今回は、片山晃さんと小松原周さんの『改訂版 勝つ投資 負けない投資』の『負けない投資編』について解説します。
本書では、片山さんが「勝つ投資編」を、小松原さんが「負けない投資編」を担当し、基本的な知識や銘柄の見方・考え方・心構えなどを解説しています。
投資の目的と方法が違う。
- 勝つ投資:市場平均を上回る投資成果を得ることを目指す投資。
- 負けない投資:市場平均に連動する投資成果を得ることを目指す投資。
著者:小松原周さんのプロフィール
小松原周さんは、大手資産運用会社のファンドマネージャー・アナリストを務める機関投資家で、TOPIXなどの指標に対して不敗の実績を誇っていて、投機家と投資家の違いについて言及しています。
負けない投資編:要約
本書を読めば、市場平均のリターンを得る投資方法を身につけることができるでしょう。
キャッチコピーをつけるなら『TOPIXにも負けない!市場平均を得る投資の本質!【負けない投資編】』です。
第1章:株式投資の基本
本章では、株式投資の基本的な知識や考え方について解説します。
株式投資で負けないためには、この4つのポイントの理解が重要です。
- 株式とは何かを知る。
- 投機と投資の違いを知る。
- リスクとリターンのバランス感覚を磨く。
- 株価が何からできているかを知る。
ポイント1.株式とは何かを知る。
そもそも株式とは、企業の資本の一部を表す証券のことで、株式を持つことは、企業の所有者の一人になることを意味します。

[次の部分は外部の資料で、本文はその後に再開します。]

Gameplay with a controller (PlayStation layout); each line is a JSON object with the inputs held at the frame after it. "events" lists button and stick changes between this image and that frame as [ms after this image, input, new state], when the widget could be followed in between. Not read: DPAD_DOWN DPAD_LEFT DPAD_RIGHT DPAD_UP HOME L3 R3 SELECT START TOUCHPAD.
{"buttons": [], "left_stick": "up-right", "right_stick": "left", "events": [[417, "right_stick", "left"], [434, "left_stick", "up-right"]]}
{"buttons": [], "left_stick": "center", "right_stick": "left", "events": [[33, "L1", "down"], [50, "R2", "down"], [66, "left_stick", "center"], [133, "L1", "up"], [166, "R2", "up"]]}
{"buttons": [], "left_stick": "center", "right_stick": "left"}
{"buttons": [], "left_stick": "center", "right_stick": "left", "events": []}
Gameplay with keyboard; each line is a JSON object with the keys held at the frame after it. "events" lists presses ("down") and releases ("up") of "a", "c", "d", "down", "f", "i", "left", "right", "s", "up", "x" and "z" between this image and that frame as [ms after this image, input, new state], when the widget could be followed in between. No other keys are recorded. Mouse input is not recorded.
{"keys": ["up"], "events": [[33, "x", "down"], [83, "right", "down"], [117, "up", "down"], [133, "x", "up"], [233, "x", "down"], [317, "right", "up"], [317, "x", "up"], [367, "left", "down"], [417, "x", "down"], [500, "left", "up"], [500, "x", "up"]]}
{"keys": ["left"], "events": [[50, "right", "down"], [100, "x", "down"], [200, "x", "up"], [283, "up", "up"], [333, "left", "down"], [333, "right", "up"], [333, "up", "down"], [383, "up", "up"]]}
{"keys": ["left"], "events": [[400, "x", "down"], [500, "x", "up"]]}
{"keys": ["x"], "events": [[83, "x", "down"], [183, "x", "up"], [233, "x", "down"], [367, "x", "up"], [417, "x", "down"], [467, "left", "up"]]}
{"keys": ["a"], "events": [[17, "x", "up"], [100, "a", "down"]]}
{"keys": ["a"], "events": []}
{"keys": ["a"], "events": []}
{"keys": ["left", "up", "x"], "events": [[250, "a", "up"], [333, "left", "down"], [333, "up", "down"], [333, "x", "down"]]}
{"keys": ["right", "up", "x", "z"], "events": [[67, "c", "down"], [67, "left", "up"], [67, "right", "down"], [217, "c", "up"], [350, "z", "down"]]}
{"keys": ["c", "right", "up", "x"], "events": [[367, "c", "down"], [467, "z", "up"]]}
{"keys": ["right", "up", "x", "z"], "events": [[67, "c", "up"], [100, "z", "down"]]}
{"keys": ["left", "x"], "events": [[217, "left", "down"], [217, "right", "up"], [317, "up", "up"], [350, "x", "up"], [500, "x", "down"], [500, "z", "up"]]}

株式を持つことによって、このような権利や利益が得られます。
- 配当の受取権。
- 株主総会への参加権。
- 株式の売買による利益。
投資家は、自分の資金を使って、これらの権利や利益を得るために株式を買います。
そこで注意するポイントはこの3つ。
- 投資する対象や方法を選ぶ。
- 投資にかける時間や資金・リスク許容度などを考える。
- 投資の目的や目標を明確にする。
これらができて投資家と呼べます。
ポイント2.「投機」と「投資」の違いを知る。
「投機」と「投資」の違いは、短期的な価格変動による利益か、長期的な価値向上による利益のどちらを求めるかです。
- 短期的な価格変動による利益を狙う。
- 株式の本質的な価値や企業の業績は無関係。
- マーケットの心理やトレンドに従って売買を繰り返す。
- レバレッジや信用取引などを利用する。
- ハイリスク・ハイリターン。
- 長期的な価値向上による利益を狙う。
- 株式の本質的な価値や企業の業績に注目する。
- 自分の判断や信念に基づいて売買を行う。
- ローリスク・ミドルリターン。
投機は、短期的な価格変動によって利益を得ることを目的とし、株式の本質的な価値や企業の業績などは関係ありません。
マーケットの心理やトレンドに従って売買を繰り返し、高いリスクと高いリターンを求め、レバレッジや信用取引などを利用することが多いです。
一方、投資は、長期的な価値向上によって利益を得ることを目的とし、株式の本質的な価値や企業の業績などに注目し、自分の判断や信念に基づいて売買を行います。
低いリスクと適正なリターンを求め、レバレッジや信用取引などを利用することは少ないです。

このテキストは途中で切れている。